Dans le billet ci-dessous, relevez tous les noms de personnes qui figurent dans la ligne commençant par « Un voyage extraordinaire » et dans le paragraphe qui la suit.

───── Extrait choisi ─────

Le billet d’Alcide - Mai 2016
Par Jean Demerliac
[ Un voyage extraordinaire de Jules et Michel Verne au pays des people
L’actualité vernienne du mois de mai a été marquée par deux événements extraordinaires dans le monde des people. Le premier est la révélation au Grand Journal de Canal+ que Nabilla, la grande étoile de la téléréalité, « ne connaît pas Jules Verne ». Celle-ci a même déclaré en regardant une photo de l’écrivain qu'elle jugeait « ce mec trop bizarre ».

───── Données fournies ─────

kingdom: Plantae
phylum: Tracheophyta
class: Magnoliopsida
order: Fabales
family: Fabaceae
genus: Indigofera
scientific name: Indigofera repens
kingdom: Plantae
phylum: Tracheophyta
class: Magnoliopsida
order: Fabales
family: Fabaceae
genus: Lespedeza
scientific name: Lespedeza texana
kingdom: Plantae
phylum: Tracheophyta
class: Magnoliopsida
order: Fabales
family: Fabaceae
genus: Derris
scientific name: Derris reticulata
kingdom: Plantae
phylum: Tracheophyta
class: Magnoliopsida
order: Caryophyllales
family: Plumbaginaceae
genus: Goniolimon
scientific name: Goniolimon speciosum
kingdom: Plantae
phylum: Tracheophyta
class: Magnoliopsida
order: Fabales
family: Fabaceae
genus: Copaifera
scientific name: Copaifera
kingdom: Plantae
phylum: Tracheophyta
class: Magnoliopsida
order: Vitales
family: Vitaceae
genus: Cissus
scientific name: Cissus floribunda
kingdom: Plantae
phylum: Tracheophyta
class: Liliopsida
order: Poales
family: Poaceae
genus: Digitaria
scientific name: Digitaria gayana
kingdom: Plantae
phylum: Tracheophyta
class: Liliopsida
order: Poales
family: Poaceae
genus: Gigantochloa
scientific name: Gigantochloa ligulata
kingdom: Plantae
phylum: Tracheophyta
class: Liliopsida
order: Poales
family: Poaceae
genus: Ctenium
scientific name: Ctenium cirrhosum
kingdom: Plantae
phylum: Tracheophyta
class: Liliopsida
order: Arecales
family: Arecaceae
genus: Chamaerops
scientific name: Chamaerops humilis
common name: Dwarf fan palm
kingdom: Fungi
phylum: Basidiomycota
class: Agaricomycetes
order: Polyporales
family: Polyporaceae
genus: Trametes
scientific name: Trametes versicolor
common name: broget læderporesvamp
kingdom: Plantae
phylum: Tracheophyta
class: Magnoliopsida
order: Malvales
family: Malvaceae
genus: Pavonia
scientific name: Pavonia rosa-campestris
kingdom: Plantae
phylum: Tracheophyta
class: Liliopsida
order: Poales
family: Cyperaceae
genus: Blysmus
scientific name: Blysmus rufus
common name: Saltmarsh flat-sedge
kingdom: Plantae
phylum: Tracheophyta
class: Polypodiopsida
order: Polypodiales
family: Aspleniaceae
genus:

─────

→ **Réponse**
Jules Verne, Michel Verne, Nabilla